All you need to know going in is that “Source Code” features Jake Gyllenhaal in a unique and twisty bit of time-jumping, revisiting eight crucial minutes repeatedly as he frantically tries to avert a major catastrophe. And if that reminds you a tiny bit of a certain time-jumping 80s/90s cult TV show, keep a sharp ear out for a super-subtle vocal cameo from “Quantum Leap” star Scott Bakula.

Jones, who wowed audiences with his first feature “Moon” in 2009, says tapping Bakula to voice an off-camera – but important – character was a “massively” intentional homage to “Quantum Leap.” “In fact, if you pay close attention to the dialogue, we actually managed to slip in there him saying ‘Oh, boy!’” Jones tells PopcornBiz, evoking Bakula’s catchphrase as time-traveler Sam Beckett. “I think the fact that we got away with that is probably the thing I’m most proud of all in this film!”

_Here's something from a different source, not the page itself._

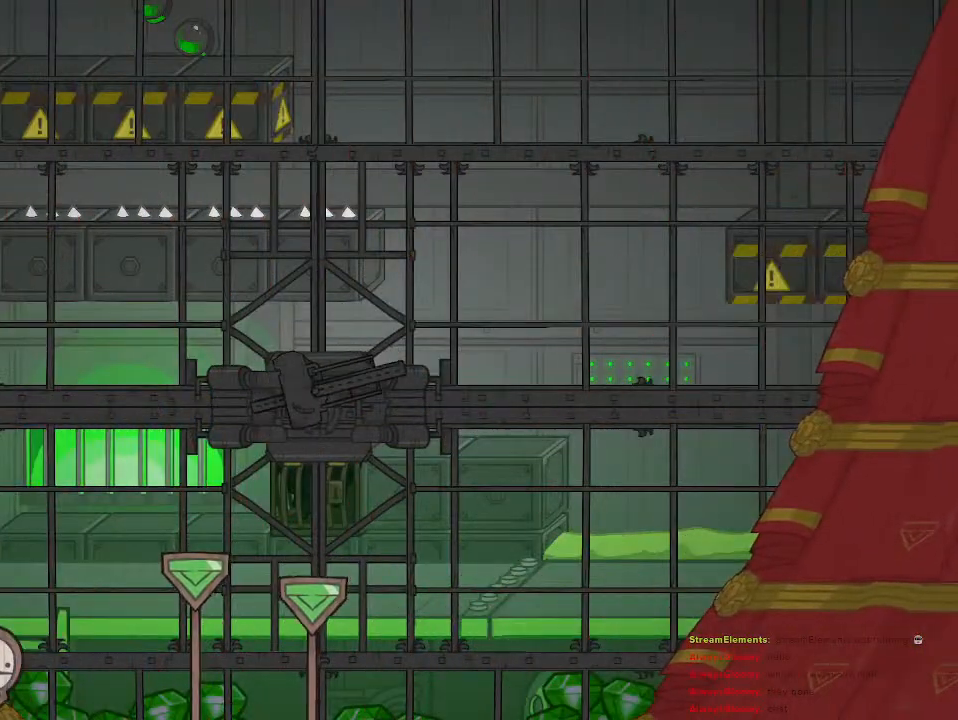
{"buttons": [], "left_stick": "left", "right_stick": "center", "events": [[200, "left_stick", "left"]]}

“When I first read the script, I couldn’t help but think of many, many influences that obviously must have been there when Ben Ripley was writing,” explains Jones, “and there was that moment where Jake sees himself in the mirror – that’s a ‘Quantum Leap’ moment to me. We were working out the voices and it just occurred to us, ‘Wouldn’t it be great if Scott Bakula did that?’ And he’s the right age and the tenor of his voice is definitely a supporting, nurturing voice that he has. We brought him in and he was so lovely and willing to take it seriously, and he got why we wanted to have him do it. It was great, really lovely to have him do it.”

“It’s subtle, and like I said, the “Oh, boy” was the thing that I was not sure about,” laughs Jones. “Would we get away with that? But he did a few versions and I think we got it just right, that it just slips past most people.”

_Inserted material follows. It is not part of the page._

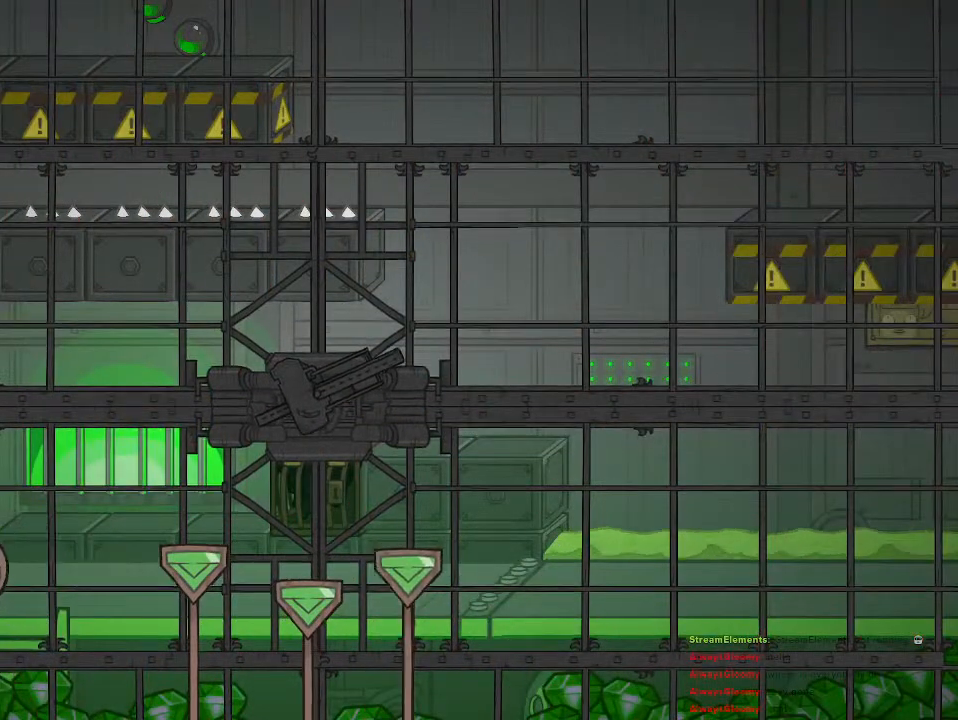
{"buttons": [], "left_stick": "center", "right_stick": "center", "events": [[400, "left_stick", "center"]]}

Jones admits to a little self-referencing as well, reusing Chesney Hawke’s one-hit song “The One and Only” in “Source Code” after featuring it in his debut film.  “There’s a little nod to ‘Moon’ in the ringtone that Christina [Michelle Monaghan] has. There’s a song that plays, and that’s the same song that Sam Bell’s [Sam Rockwell’s] alarm clock is in ‘Moon.’” And as in “Moon,” there just may be a subtle significance to the song as well.

Pop culture factors significantly in Jones’ life – he’s the son of rock icon David Bowie, and he admits it took him a while to find his own path away from his father’s famous shadow. “He’s always been incredibly supportive," says Jones. "I think it really does help that we work in different areas. It would have been really horrible to try and have a career in music. That would have been difficult. I know other people who’ve tried that – Julian Lennon, who’s John Lennon’s son, did it, and he’s a very, very talented man, but he was always for the whole of his career living in the shadow of his dad. Fortunately my interests were never musical, so I don’t have a musical bone in my body. It really helped me that I was working in a different area, and also there was a decent gap in time between when my father was casting his biggest shadow and when I was releasing my first film. There was enough time there that people were willing to give me the benefit of the doubt and see what it was that I was doing.”

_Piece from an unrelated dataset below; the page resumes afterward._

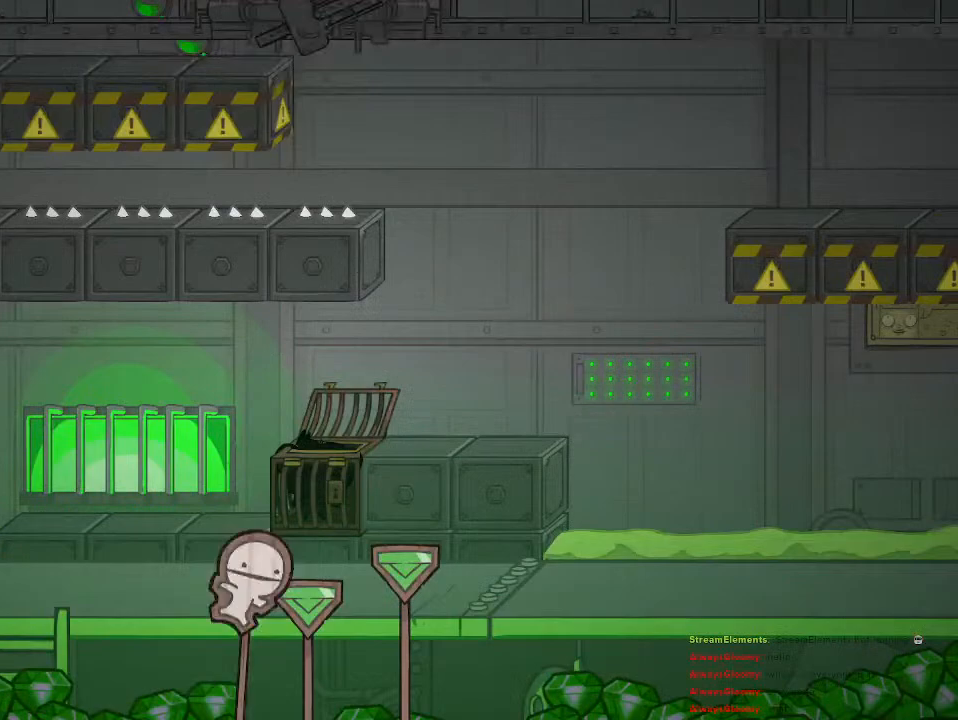
{"buttons": [], "left_stick": "left", "right_stick": "center", "events": [[233, "left_stick", "left"]]}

Calling himself “a late bloomer” (Jones pursued a PhD in philosophy before moving behind the camera, first in advertising and then in film), the director says he initially struggled to find his own unique voice. “I think I probably could have let it go if my dad hadn’t said ‘You’ve got to find the passion in your life,’” he says, “which was a gift and a curse, because I completely agreed with him, but it meant that I really had a long hunt to try and get the right thing for me. It’s a real struggle; I know how difficult it is. Some people are very, very lucky and they find the thing that they really want to do early on in life. It took me a long time to come to terms with it and actually go with it.”

Given Bowie’s considerable acting resume (“The Man Who Fell to Earth,” “The Hunger,” “Labyrinth,” “The Last Temptation of Christ” and “The Presitge,” among others), is there any chance father and son might collaborate on screen someday? “Maybe,” muses Jones.  “I think I’m not the director that I would want to be to work with my dad. I think if I ever got to the point where I really felt I could be supportive in the way that I want to be to him, I think maybe – but I need more experience before I ever take that on.”